Female Cape Fur Seal sighting at the Nahoon River, East London

On Wednesday (20 November 2019) a furry visitor hauled out at the Nahoon River for a bit of down time along the sandy banks. This adult female Cape Fur Seal is an endemic species along the South African coast and occasionally they venture east of their breeding area in Nelson Mandela Bay and take a break from rafting by coming ashore. Local resident Jenny Swartz contacted the museum and raised a concern about the safety of the seal. Visiting the site it was noted that the animal had no injuries and seemed in good health. Unfortunately if seals come ashore on bathing beaches the likelihood of being disturbed by dogs and people increases as was the case on Wednesday. An appeal is made to give the animal space and to leash dogs so as not to elicit the ‘fight or flight’ response from the seal. This sighting was reported on the Border Stranding network and seal expert Dr Greg Hofmeyr (Bayworld, Port Elizabeth) will log the stranding. He had previously stated that all coastal monitors should be on the look-out for seals coming ashore especially after inclement weather and rough sea conditions (as experienced last week).

Adult female Cape Fur Seal at the Nahoon River. Photo: Kevin Cole

Cape Fur Seals live along the coast from Port Elizabeth to the Angolan Border. Approximately 2 million seals live in this range. Males are larger than females. They can weigh up to 350 kg (females 90 kg) and reach a length of 2.3 m (females 1.6 m).  They feed primarily on shoaling fish and squid.

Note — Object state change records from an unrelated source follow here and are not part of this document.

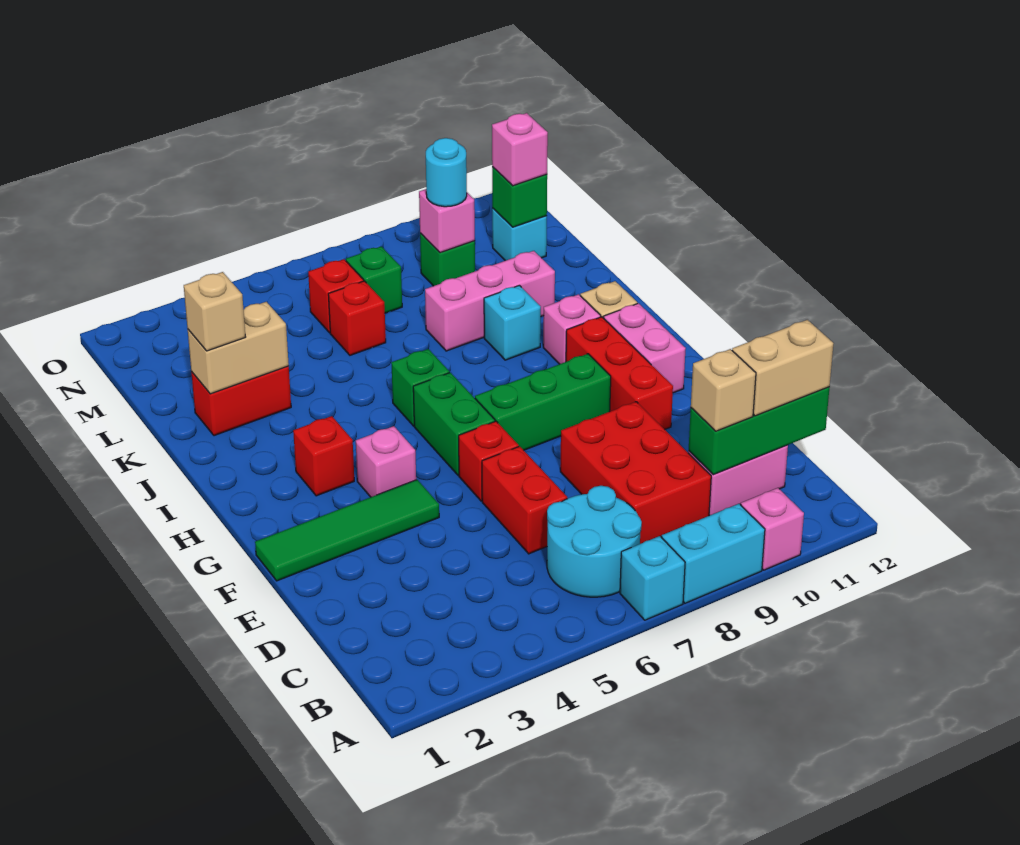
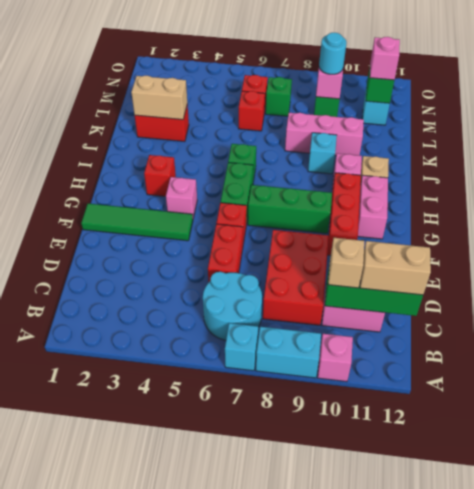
tan 1x1 brick [184,272,245,351] -> none

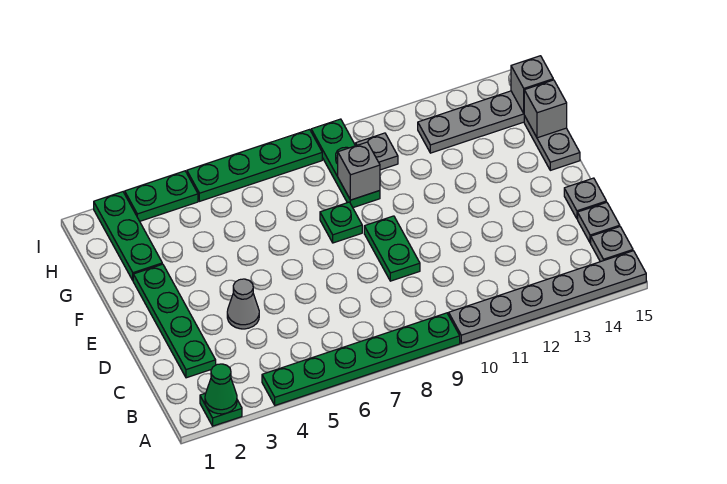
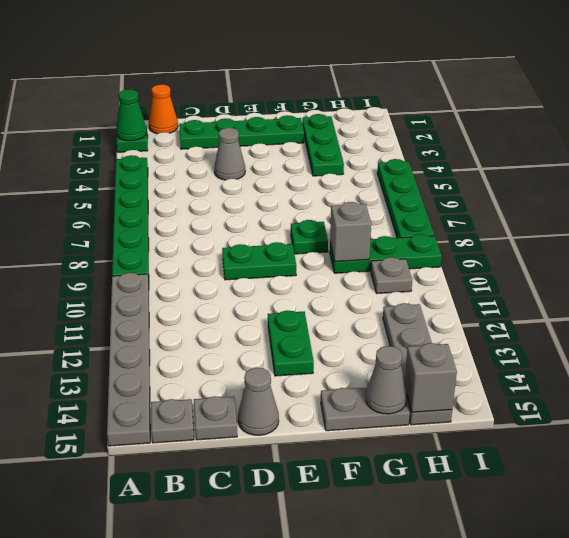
none -> orange 1x1 cone [149,84,178,134]
grey 1x1 plate [564,178,606,219] -> grey 1x1 cone [238,368,279,435]
green 1x3 plate [94,192,162,280] -> green 1x3 plate turned to [302,114,344,176]
grey 1x1 brick [524,80,567,138] -> grey 1x1 cone [366,346,407,414]
green 1x2 plate [125,171,198,221] -> green 1x2 plate moved to [268,310,314,376]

We have had a number of records of the species hauling out over the years, mostly just to rest up before proceeding back to sea. At sea they like to raft at the surface, raising their flippers in the air. They have a porpoise action when travelling through the water and are sometimes referred to as ‘dogs of the sea’ with their notable bulbous nose and slightly upturned robust muzzles. They can dive to depths below 200 m and have a lifespan of up to 21 years. There may be more sightings in the coming months and members of the public are requested to contact the aquarium or the museum to report these.

The seal left the site at 7:15 pm swimming downstream through the river mouth and back out to sea.